En 2009, le Comité permanent R, chargé de surveiller les services de renseignement, publiait les résultats de son enquête sur «la manière dont la Sûreté de l’État a collecté, traité et diffusé les informations concernant le baron de Bonvoisin ». L’enquête est très critique. Les rapports sur Benoît de Bonvoisin ont été corrigés et réécrits à l’indicatif alors qu’ils avaient initialement été rédigés au conditionnel, constate la Commission permanente R.

L’intérêt de la Sûreté de l’Etat pour Benoît de Bonvoisin était légitime, juge le Comité permanent R, avant d’ajouter que ce dernier semble être devenu le «cible” notes de sécurité pour le ministre de la Justice »pour des raisons peu claires ».

« Le Comité Permanent R n’a pu que constater que ces notes et rapports contenaient des affirmations, des hypothèses voire des déductions dont la crédibilité et la fiabilité n’ont pas été vérifiées, et qui étaient formulées sans la moindre nuance »il écrit.

Benoît de Bonvoisin devrait boire du lactosérum. En fait, il ne peut l’apprécier que modérément. Il avait été victime d’un accident vasculaire cérébral l’année précédente. Mais il parvient toujours à suivre son combat repris par sa sœur.

Un carrousel judiciaire

En 2012, le tribunal de première instance lui donne raison et lui accorde 100 000 euros pour le préjudice subi. L’État belge fait appel. C’est une douche froide. La Cour d’appel estime qu’il n’était pas valablement représenté par un administrateur provisoire. Benoît de Bonvoisin se pourvoit en cassation. La butée est cassée. L’affaire est renvoyée devant la cour d’appel de Mons, devant laquelle il demande 7 millions d’euros et la publication d’excuses sur le site de la Sûreté de l’Etat.

Le 16 juillet 2020, le jugement tombe : pas d’excuses mais 25 000 euros pour préjudice moral. Benoît de Bonvoisin va en cassation. La Cour de cassation annule l’arrêt et renvoie le dossier à Liège.

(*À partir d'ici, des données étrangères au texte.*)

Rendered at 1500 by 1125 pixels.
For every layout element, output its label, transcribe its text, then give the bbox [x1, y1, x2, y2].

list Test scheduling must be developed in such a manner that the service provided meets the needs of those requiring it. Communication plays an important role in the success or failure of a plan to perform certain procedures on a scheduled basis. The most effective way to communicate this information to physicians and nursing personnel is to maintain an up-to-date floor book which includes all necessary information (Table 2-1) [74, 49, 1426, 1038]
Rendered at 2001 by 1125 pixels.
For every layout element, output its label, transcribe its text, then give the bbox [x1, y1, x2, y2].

Le 23 novembre, elle a rendu son jugement. Elle lui accorde 15 000 euros (hors intérêts) et ordonne à l’État d’adresser à Benoît de Bonvoisin une lettre d’excuses, cosignée par le garde des Sceaux et l’administrateur général de la sûreté de l’État.

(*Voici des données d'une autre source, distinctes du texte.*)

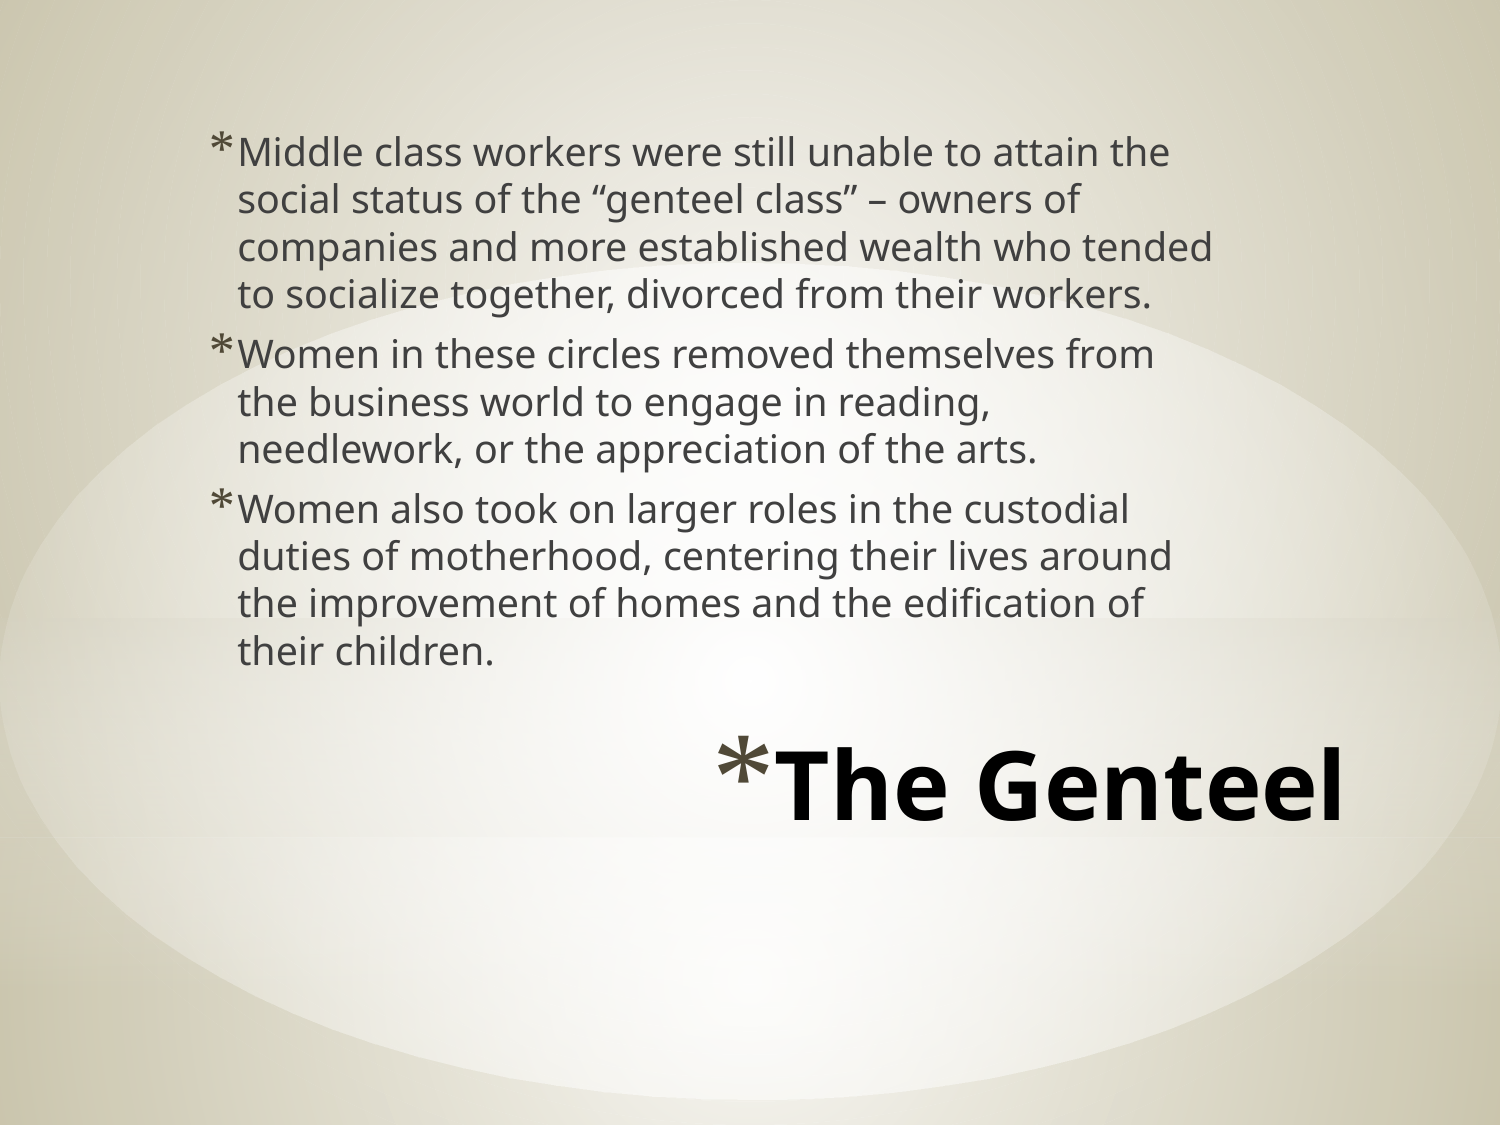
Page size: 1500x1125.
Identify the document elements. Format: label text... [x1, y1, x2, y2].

list Middle class workers were still unable to attain the social status of the “genteel class” – owners of companies and more established wealth who tended to socialize together, divorced from their workers. Women in these circles removed themselves from the business world to engage in reading, needlework, or the appreciation of the arts. Women also took on larger roles in the custodial duties of motherhood, centering their lives around the improvement of homes and the edification of their children. [187, 120, 1238, 690]
title The Genteel [294, 717, 1363, 905]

Ce qui est extrêmement rare. Le tribunal précise la formulation : «L’État belge vous présente ses excuses pour avoir rédigé, sous la plume du Ministre de la Justice, une note destinée à la Commission d’enquête parlementaire Wijninckx en date du 11/5/1981 contenant des informations non vérifiées, et donc non prouvées. associant à des mouvements d’extrême droite, note publiée le 19 mai 1981 dans le journal De Morgen, et pour l’atteinte à votre honneur et à votre réputation qui en a résulté ». Le tribunal a imposé une astreinte, au bout d’un mois, de 500 euros par jour de retard, avec un maximum de 15 000 euros.

L’État pouvait se pourvoir en cassation jusqu’au 28 mars 2024. Quelques heures avant la fermeture du greffe, il n’avait encore rien signifié.